Jean-Luc Grillet, Directeur France Emirates

Comment se porte votre activité en France ?

Jean-Luc Grillet – Nous avons enregistré l’an passé une croissance du trafic de 30 %. Avec nos deux vols quotidiens, nous avons atteint au départ de Paris des taux de remplissage de l’ordre de 80 % à 85 %. Nous pouvons également desservir les régions par un vol quotidien. Actuellement, nous offrons trois vols hebdomadaires au départ de Nice avec escale à Rome. Nous souhaitons séparer les deux destinations et réfléchissons au lancement d’une triangulaire Dubaï- Nice-Lyon-Dubaï car je reste convaincu du fort potentiel de la région Rhône- Alpes. Malheureusement, nous manquons de nouveaux avions en raison du très gros retard pris dans la livraison des Airbus A380 ; ce qui repousserait la mise en service de fréquences supplémentaires sur Nice à 2008, minimum.

Quelles améliorations proposez-vous quant au produit ?

Jean-Luc Grillet – Nous proposons au départ de Paris un Boeing 777-200 ou 3000 ULR (Ndlr : très long- courrier) qui assure un confort supérieur. Nous proposons en classe affaires un lit à l’horizontale et avons réduit le nombre de sièges, offrant une configuration de seulement 358 places au lieu de 384 dans une version traditionnelle. Nous comptons aussi parmi les rares compagnies à proposer en première et affaires l’Internet à bord. Au sol, nous avons un service de limousines, un embarquement direct de notre salon affaires à Roissy. En revanche, je regrette qu’il ne soit toujours pas possible à Paris d’avoir un parcours dédié express pour les formalités d’émigration et de sûreté, service que nous offrons partout ailleurs.

Quels sont vos atouts, en ce qui concerne la desserte ?

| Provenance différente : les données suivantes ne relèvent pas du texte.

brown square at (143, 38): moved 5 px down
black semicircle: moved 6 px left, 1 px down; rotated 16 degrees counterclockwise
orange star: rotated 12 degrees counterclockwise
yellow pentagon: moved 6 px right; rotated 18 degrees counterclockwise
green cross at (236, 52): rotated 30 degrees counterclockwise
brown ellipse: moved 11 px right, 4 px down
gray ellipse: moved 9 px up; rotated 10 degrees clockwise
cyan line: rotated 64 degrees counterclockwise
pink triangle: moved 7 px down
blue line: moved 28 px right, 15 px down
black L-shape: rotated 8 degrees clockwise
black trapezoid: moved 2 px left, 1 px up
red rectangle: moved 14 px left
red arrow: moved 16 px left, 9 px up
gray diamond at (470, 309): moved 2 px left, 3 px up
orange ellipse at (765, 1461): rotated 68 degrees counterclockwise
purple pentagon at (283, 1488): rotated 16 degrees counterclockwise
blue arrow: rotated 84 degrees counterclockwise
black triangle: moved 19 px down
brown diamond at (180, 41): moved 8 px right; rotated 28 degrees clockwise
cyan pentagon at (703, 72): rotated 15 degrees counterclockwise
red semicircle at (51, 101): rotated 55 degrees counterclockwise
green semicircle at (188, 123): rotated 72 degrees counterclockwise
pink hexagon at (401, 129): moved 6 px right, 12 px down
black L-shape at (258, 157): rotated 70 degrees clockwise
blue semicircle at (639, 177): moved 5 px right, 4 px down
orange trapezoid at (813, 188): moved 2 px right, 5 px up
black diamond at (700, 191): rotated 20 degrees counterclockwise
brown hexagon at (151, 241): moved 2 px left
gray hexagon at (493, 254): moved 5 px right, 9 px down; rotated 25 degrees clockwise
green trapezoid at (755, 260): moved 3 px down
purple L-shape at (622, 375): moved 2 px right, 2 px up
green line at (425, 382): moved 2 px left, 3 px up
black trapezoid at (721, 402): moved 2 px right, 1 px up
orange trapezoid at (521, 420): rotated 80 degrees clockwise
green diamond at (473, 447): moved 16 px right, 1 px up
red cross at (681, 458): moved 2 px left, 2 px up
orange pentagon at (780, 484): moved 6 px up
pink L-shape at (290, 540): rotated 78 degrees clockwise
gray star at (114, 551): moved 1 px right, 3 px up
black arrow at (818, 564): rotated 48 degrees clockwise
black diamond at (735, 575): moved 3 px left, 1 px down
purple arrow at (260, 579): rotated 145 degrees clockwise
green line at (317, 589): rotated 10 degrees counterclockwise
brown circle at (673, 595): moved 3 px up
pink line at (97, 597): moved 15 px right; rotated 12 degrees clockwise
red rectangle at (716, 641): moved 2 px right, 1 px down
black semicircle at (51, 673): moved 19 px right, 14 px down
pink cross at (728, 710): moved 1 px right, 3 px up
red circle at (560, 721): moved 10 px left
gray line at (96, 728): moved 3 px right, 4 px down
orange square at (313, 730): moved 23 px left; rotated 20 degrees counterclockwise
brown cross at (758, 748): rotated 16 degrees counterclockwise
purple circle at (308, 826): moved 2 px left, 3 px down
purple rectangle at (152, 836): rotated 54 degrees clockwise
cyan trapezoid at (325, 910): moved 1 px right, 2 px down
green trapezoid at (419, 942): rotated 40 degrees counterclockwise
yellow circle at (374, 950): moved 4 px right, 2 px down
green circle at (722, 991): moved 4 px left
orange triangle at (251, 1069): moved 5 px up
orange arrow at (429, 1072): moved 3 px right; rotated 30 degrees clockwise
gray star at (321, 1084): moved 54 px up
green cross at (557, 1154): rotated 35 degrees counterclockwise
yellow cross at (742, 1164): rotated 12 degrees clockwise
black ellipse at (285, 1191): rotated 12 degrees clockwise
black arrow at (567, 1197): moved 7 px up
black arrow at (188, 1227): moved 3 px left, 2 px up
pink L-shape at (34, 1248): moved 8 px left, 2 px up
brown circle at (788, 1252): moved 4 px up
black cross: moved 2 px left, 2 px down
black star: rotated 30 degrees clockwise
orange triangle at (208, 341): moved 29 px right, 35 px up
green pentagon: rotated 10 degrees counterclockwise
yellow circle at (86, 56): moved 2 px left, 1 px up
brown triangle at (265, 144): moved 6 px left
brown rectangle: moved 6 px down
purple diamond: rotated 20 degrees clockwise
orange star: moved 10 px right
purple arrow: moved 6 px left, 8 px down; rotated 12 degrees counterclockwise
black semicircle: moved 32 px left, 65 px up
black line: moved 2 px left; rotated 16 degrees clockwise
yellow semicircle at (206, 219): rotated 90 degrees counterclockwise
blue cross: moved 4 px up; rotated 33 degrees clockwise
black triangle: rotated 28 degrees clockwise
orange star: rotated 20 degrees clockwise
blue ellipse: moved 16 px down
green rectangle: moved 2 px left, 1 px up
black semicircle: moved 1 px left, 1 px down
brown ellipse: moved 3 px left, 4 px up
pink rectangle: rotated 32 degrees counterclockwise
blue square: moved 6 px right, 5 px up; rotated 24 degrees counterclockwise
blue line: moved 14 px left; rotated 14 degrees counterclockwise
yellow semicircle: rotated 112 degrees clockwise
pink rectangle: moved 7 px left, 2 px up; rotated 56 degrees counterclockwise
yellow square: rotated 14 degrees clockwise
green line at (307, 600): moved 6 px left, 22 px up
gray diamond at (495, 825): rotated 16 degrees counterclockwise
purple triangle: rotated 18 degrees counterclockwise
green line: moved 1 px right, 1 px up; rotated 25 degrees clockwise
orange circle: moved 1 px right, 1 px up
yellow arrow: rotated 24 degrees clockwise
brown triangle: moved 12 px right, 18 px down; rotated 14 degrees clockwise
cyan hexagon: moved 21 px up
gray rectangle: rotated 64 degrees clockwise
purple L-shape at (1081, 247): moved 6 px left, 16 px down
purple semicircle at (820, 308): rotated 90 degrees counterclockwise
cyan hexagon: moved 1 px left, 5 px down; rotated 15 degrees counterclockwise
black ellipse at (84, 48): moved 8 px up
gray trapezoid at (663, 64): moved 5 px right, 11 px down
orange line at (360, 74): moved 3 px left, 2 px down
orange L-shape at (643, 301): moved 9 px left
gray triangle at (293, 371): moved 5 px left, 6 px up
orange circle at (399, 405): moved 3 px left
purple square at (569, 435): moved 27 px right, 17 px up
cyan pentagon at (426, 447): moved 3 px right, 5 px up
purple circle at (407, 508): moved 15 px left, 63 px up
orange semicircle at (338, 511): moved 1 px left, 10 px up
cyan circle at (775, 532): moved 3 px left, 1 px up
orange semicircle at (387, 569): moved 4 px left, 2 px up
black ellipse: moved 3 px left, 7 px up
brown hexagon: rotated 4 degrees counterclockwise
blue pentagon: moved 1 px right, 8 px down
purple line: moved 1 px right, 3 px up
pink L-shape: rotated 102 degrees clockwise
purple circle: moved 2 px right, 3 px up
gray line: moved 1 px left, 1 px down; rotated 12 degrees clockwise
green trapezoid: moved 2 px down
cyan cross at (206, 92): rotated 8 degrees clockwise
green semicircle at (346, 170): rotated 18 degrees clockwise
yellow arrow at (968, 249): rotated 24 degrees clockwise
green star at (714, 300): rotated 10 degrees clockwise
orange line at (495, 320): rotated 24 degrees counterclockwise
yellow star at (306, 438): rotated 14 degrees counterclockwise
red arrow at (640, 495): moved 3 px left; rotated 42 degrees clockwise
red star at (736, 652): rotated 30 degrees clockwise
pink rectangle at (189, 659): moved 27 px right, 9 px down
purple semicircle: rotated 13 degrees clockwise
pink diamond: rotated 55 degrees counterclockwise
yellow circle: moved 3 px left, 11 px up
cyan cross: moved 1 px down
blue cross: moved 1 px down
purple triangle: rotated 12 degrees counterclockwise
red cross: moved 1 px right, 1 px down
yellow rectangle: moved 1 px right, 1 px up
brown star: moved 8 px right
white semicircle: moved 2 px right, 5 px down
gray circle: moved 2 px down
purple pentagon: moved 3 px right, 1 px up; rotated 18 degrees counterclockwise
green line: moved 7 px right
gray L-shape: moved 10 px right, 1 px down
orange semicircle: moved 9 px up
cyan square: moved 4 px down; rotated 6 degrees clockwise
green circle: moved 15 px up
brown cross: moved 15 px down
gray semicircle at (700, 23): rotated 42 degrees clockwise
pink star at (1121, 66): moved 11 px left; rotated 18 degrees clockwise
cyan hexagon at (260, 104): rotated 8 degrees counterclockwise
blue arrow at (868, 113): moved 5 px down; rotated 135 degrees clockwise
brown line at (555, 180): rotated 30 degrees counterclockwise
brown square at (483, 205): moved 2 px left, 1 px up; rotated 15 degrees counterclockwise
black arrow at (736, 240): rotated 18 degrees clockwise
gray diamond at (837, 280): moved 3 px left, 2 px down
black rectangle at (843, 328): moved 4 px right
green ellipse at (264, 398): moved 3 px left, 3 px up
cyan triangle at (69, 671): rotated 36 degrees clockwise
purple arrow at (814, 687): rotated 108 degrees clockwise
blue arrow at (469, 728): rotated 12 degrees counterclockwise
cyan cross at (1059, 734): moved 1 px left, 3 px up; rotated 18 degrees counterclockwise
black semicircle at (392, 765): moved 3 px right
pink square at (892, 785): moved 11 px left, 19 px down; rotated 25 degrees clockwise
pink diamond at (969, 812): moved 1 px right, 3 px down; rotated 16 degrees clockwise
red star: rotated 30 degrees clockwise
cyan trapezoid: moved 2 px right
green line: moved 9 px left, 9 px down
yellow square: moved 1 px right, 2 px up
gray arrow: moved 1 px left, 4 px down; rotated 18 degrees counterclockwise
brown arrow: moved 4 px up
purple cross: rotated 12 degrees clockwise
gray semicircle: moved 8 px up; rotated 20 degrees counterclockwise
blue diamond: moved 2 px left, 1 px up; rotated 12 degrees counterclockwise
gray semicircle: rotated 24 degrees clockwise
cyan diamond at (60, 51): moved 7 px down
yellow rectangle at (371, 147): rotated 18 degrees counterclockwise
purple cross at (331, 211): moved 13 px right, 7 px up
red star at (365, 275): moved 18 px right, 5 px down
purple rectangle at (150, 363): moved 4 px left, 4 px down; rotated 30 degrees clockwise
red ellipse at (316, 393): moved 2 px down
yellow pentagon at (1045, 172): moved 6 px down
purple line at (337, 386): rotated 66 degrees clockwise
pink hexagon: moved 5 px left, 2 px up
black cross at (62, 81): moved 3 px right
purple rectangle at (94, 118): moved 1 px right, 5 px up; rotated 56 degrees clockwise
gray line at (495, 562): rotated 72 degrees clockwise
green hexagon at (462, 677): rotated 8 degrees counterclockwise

Jean-Luc Grillet – Nous sommes extrêmement bien placés en France pour la desserte de l’Australie où nous offrons des vols quotidiens vers Sydney, Melbourne, Brisbane ou Perth. Un autre marché sur lequel nous connaissons une très forte croissance est Oman, en particulier pour le tourisme d’affaires. Nous offrons également une excellente desserte de l’Inde avec huit destinations, ainsi que du Pakistan qui connaît un admirable développement économique. En revanche, on constate une stagnation de la demande française sur Dubaï. Probablement en raison des tarifs très élevés pratiqués par l’hôtellerie.